TASK OBJECTIVE — Below are some records. Repeat exactly the lines from the one containing "Sign Up for Weekly Newsletter" through the final line.

[Stored data entries]

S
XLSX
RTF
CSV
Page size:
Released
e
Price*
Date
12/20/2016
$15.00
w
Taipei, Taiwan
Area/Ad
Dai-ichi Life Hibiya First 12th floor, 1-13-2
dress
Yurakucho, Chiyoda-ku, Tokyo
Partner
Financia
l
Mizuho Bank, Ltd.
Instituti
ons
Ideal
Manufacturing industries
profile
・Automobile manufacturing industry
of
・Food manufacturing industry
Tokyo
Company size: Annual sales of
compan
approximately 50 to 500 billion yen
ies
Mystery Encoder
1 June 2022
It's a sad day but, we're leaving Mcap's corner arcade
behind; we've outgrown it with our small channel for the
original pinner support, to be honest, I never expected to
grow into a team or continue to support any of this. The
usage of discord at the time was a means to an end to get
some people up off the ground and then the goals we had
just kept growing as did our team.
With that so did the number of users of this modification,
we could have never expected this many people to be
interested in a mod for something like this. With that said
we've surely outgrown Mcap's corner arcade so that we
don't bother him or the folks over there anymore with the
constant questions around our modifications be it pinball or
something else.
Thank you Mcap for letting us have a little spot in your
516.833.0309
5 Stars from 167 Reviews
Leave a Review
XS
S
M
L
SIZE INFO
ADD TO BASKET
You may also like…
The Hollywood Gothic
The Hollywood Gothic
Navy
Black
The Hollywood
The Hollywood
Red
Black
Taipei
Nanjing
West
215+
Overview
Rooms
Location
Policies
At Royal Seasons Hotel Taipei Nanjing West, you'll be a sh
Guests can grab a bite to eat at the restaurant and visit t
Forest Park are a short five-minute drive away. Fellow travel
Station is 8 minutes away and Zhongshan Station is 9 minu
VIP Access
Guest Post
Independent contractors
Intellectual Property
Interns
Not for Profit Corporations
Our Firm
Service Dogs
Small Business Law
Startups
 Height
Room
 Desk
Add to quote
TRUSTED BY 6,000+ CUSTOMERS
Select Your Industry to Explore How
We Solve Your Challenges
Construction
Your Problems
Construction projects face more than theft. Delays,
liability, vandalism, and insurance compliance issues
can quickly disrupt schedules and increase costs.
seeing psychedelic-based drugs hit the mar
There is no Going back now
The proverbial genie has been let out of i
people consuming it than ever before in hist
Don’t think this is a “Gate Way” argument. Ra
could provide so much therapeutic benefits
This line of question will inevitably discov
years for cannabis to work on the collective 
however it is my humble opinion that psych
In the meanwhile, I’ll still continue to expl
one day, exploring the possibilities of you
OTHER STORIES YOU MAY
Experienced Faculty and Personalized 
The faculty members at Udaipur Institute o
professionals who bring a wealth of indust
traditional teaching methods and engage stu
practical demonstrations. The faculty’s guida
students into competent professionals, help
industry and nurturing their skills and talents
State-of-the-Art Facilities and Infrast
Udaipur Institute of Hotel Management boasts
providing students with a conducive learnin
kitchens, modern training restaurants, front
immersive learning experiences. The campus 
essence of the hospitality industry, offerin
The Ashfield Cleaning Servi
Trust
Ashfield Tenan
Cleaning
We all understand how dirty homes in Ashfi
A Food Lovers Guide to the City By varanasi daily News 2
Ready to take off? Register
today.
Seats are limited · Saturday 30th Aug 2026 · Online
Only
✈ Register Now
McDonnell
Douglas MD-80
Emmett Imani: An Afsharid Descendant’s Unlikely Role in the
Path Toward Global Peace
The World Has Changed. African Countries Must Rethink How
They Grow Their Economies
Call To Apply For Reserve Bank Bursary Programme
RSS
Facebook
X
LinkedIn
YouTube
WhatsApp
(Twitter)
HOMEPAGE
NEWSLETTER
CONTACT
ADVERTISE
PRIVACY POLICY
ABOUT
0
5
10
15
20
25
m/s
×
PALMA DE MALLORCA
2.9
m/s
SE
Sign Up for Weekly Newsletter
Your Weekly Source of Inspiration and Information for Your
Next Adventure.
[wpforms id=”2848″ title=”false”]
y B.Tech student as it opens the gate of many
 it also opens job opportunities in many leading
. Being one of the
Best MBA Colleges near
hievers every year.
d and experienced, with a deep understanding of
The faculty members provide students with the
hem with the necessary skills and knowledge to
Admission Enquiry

PROBLEM SOLUTION —
Sign Up for Weekly Newsletter
Your Weekly Source of Inspiration and Information for Your
Next Adventure.
[wpforms id=”2848″ title=”false”]
y B.Tech student as it opens the gate of many
 it also opens job opportunities in many leading
. Being one of the
Best MBA Colleges near
hievers every year.
d and experienced, with a deep understanding of
The faculty members provide students with the
hem with the necessary skills and knowledge to
Admission Enquiry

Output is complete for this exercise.